"We have to leave our houses early for work on the day of Rangapanchami. Our real job is to work on days such as festivals to ensure people feel safe," says a female constable at Dadar station. The railway police in Mumbai works extra during festivals like Holi. They have to come in for duty before the usual time and the entire force is deployed on such days.
According to Assistant Police Inspector at Dadar Police Station, DN Shinde, "We take a Mohalla committee meeting in slums such as Dharavi a few days before Holi to educate people about the consequences of committing offenses such as throwing water balloons at people in the train or on the station. If anyone is caught committing such a crime, a case is filed against that person and he is arrested. In case of a juvenile, the case is filed against the father and he is arrested."
The traffic police also takes precautionary measures on such days. If a person is found under the influence of alcohol, he's fined Rs1200 and booked for drinking and driving. Also, if there is a party happening in any of the hotels, the hotels have to inform the area police station. The hotels have a license that permits them to serve alcohol.
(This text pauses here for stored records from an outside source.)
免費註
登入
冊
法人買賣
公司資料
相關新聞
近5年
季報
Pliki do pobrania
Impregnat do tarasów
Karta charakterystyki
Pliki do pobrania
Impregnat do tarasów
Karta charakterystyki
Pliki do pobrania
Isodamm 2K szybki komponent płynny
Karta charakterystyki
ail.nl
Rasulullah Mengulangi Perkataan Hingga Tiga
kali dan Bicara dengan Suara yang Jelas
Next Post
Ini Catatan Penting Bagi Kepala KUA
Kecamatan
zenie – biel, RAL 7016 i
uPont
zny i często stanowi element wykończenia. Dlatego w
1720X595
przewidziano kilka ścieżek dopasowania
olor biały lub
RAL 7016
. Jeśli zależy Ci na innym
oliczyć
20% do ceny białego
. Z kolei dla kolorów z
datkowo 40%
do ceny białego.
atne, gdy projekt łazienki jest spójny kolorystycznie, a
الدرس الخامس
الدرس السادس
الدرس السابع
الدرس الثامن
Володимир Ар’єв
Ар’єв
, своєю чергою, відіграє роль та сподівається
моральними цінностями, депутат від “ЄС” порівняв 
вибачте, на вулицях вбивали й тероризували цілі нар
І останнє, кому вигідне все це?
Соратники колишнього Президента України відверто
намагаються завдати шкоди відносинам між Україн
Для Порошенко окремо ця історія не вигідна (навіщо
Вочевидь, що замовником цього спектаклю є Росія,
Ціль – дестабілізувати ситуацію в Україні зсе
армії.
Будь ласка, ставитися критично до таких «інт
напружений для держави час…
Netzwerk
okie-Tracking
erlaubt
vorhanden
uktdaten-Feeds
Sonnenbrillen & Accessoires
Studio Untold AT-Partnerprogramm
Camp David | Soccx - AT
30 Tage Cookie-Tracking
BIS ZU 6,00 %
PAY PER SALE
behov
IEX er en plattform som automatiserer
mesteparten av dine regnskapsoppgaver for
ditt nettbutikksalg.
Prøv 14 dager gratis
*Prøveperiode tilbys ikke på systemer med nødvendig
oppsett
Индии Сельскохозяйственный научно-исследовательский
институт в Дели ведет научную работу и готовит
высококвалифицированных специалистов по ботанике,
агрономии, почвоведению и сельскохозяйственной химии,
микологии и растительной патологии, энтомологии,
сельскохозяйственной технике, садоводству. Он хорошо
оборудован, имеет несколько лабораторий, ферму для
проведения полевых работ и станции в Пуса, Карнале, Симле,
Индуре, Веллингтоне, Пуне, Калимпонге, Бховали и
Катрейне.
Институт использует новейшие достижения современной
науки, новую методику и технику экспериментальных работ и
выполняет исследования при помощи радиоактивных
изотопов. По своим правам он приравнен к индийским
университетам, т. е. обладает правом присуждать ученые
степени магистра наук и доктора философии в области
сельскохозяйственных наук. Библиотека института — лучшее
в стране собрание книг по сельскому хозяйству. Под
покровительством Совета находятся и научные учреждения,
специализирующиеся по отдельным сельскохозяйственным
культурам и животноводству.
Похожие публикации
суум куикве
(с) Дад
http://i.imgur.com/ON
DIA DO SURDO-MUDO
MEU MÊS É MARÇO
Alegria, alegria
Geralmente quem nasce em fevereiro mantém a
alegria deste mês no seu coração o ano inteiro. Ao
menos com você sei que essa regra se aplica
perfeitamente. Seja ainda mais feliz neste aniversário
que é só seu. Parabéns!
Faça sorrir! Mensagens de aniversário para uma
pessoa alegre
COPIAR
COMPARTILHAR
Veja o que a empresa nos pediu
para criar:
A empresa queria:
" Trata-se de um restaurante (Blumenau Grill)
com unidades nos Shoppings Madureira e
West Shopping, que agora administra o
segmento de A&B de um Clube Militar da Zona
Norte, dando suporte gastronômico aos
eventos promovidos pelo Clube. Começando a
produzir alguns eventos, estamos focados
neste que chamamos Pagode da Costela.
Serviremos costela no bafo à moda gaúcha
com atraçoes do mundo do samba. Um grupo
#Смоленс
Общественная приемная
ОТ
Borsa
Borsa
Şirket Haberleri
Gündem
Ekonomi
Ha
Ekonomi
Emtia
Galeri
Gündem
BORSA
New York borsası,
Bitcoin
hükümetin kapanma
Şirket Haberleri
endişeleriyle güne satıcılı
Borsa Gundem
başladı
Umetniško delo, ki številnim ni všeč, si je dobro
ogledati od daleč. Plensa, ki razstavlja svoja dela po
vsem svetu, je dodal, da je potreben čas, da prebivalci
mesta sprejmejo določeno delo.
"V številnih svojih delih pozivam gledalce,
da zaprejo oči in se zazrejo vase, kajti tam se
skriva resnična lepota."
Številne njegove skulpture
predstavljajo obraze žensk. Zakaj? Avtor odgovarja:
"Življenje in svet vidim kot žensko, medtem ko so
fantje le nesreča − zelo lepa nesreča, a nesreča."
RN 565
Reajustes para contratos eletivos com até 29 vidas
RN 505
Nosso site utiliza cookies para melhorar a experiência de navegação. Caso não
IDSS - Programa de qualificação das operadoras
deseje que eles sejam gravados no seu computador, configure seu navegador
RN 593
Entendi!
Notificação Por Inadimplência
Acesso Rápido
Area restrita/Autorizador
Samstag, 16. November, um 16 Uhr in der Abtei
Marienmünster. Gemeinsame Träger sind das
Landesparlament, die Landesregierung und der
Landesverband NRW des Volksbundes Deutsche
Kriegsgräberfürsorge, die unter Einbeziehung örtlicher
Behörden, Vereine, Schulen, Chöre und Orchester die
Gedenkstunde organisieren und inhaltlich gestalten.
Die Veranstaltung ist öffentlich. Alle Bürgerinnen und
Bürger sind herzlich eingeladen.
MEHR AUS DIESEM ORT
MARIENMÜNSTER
If the hotels don't have a license they are booked under the Bombay Police Act.
When it comes to safety, Mumbaikars feel police arrangements and CCTV cameras can help and avoid attacks that happen in public places but there are some who think that is not enough.
"During a large-scale festival like Holi, it is impossible to expect the cops to protect everyone. During such times, the responsibility lies on each individual themselves," says Apoorva Nanjangud, a college student.